El denominador común de todos los vínculos humanos, es la dependencia. Cultivamos las compañías para que nos aporten algo: cariño, cuidado, entretenimiento protección y por supuesto no podía faltar, amor. Una parte sustancial de nuestro bienestar está repartida entre diversas personas con las que mantenemos conexiones íntimas, otra parte de este bienestar proviene de la armonía con nosotros mismos. Pero cuando todo, absolutamente todo depende de una sola persona, de sus actos, sus palabras, sus cambios o de sus decisiones, aparecen las primeras toxinas. Algunas parejas inician su relación con un enamoramiento idealizador (de una o de ambas partes). En la mayoría de las ocasiones este enamoramiento se va diluyendo y en lugar de evolucionar al amor adulto, involuciona a la dependencia. Son relaciones de aburrimiento rápido, de ya no es lo mismo de antes, necesito que me conquistes de nuevo y ya no siento mariposas en el estómago. Se le reprocha al otro, no tanto haber dejado de amar, como el haber dejado de cumplir su parte en el acuerdo tácito de mantener provistas las necesidades de afecto, valoración o compañía.

En otros casos, las relaciones ya nacen en desequilibrio. La estafa emocional, el no compromiso, la indiferencia afectiva, el abuso, el maltrato o los celos obsesivos son toxinas normales de encontrar en vínculos enfermizos cuyo principal denominador es una dependencia insana que nos ata de manos y pies, impidiéndonos elegir no ser degradados o controlados. Así que, quien es adicto a una mala relación, padece un síndrome del prisionero. Sueña con la libertad, a veces tiene destellos y sueña con ella, pero cuando apenas tiene la oportunidad de un mundo desconocido que se extiende, se vuelve a refugiar en su celda con un miedo más sólido que cualquier barrote físico. Por ello, muchas relaciones tóxicas son relaciones de idas y venidas constantes, lo de menos es la excusa que cada uno pueda encontrar para seguir en ellas: dinero, salud, hijos, lo que sea es una buena excusa para seguir preso de esa relación.
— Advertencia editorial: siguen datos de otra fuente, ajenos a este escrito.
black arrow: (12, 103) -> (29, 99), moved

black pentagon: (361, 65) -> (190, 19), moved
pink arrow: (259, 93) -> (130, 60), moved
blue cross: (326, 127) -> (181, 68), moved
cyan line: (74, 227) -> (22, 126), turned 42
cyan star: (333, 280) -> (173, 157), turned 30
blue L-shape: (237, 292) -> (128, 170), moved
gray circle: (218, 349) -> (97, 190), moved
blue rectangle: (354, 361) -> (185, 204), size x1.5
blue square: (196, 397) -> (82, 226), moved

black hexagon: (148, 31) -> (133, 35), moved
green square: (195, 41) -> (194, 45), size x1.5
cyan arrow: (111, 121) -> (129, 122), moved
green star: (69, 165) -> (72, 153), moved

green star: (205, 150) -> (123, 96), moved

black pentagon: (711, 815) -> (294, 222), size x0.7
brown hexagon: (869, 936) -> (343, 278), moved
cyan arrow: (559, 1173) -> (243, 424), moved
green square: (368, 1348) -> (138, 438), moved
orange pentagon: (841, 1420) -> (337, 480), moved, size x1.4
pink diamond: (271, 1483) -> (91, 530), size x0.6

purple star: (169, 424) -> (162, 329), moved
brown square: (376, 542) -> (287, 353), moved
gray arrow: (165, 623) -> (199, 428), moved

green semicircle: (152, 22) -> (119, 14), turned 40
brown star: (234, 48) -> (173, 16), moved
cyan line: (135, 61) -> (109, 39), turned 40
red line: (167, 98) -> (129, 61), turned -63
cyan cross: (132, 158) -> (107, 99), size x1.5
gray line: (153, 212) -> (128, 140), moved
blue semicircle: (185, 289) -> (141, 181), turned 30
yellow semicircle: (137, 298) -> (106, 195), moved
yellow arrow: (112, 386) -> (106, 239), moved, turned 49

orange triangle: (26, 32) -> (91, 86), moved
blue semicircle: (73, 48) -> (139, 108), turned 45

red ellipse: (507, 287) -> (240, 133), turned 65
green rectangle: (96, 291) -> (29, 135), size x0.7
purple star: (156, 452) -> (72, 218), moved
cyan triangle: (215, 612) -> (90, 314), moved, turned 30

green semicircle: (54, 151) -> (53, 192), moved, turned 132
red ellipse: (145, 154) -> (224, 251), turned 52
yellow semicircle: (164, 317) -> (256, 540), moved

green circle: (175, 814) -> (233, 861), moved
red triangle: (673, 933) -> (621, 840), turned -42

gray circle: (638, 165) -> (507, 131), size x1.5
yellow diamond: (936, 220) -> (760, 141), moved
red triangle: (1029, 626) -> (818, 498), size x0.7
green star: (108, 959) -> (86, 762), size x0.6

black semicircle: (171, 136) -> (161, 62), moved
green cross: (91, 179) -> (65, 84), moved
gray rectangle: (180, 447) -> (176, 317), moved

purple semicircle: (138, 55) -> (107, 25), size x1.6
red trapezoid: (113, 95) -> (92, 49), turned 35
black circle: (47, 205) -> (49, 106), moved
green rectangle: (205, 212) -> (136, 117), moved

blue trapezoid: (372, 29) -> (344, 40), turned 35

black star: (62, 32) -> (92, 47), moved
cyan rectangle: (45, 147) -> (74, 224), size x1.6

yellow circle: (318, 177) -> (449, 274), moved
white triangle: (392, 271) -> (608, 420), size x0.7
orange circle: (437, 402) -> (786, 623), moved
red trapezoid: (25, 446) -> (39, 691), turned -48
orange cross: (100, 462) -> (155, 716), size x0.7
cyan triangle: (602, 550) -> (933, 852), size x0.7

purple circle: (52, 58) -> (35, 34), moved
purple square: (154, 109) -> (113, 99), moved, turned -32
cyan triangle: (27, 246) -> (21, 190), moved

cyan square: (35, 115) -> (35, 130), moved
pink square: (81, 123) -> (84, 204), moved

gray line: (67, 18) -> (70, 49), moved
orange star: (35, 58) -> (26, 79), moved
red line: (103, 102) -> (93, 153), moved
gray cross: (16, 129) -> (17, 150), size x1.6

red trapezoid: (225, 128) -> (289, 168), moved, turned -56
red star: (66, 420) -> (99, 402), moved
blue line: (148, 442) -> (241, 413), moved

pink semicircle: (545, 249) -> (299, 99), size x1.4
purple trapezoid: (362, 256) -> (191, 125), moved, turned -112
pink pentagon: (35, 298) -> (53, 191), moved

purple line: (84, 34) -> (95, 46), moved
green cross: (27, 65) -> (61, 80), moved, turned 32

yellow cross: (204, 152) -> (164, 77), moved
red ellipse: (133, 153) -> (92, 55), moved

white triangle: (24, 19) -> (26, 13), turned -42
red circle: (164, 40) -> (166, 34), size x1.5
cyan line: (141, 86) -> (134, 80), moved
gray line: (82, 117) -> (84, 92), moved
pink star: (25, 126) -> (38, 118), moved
El costo de una relación tóxica suele ser alto. No abandonar la zona del dolor es un agresión hacia la autoestima y puede ser causa de neurosis severas a largo plazo. Los síntomas habituales de un vínculo tóxico sostenido en el tiempo van de la depresión profunda al estrés, la ansiedad, fobias, trastornos obsesivos-compulsivos e incluso somatizaciones en forma de verdaderas enfermedades físicas. En otros aspectos, puede afectar también al desempeño laboral o a las relaciones con familiares y amigos.

Convertir a la pareja en una necesidad tan básica como el comer y el respirar es negarse el derecho a elegir con quién queremos compartir una vida. Si algo no nos cuadra, si no nos sentimos bien, si no podemos ser nosotros mismos o nos sentimos angustiados y atrapados, no estamos en una relación: estamos en un trampa.